## The task:
Please report each line in the items below that contains the word "Probe", copying every such line in full.

## Data shown:
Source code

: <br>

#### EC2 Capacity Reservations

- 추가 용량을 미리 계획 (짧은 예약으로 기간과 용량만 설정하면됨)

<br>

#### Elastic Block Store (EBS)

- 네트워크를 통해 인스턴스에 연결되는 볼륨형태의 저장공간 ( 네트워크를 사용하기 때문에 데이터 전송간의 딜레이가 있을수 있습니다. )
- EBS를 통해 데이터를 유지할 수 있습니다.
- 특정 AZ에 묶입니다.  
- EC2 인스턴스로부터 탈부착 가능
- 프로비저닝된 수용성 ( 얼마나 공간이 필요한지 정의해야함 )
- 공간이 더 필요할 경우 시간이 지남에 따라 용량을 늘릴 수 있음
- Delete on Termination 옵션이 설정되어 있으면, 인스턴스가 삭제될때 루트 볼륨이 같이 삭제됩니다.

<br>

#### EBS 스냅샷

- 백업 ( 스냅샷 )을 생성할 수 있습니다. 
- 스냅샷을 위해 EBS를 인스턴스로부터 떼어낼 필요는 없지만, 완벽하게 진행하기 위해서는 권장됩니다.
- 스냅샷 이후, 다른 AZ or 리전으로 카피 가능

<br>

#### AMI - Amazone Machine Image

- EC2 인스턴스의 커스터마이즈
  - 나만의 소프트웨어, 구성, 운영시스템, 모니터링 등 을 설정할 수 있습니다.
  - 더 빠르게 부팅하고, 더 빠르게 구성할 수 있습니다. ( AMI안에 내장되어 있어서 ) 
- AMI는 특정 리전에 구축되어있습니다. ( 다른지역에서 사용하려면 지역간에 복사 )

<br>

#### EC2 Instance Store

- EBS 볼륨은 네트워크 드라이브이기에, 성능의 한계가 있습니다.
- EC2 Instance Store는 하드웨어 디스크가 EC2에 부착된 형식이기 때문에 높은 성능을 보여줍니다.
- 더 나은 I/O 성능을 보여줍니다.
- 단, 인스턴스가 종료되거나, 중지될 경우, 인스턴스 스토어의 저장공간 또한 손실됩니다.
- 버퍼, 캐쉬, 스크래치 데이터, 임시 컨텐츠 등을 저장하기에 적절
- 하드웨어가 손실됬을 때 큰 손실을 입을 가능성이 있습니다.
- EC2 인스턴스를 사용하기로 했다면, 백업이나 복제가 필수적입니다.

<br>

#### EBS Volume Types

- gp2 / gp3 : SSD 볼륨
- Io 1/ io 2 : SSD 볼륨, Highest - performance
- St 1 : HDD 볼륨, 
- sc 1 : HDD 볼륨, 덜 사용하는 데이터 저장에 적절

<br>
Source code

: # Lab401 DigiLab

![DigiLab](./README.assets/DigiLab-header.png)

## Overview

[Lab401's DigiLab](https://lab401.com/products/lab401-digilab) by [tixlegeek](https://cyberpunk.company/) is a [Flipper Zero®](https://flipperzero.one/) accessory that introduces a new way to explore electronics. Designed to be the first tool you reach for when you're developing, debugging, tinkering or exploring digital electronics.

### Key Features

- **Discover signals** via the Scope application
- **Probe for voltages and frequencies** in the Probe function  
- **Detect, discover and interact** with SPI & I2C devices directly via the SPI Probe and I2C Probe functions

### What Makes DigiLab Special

## Answer space:
- **Probe for voltages and frequencies** in the Probe function  
- **Detect, discover and interact** with SPI & I2C devices directly via the SPI Probe and I2C Probe functions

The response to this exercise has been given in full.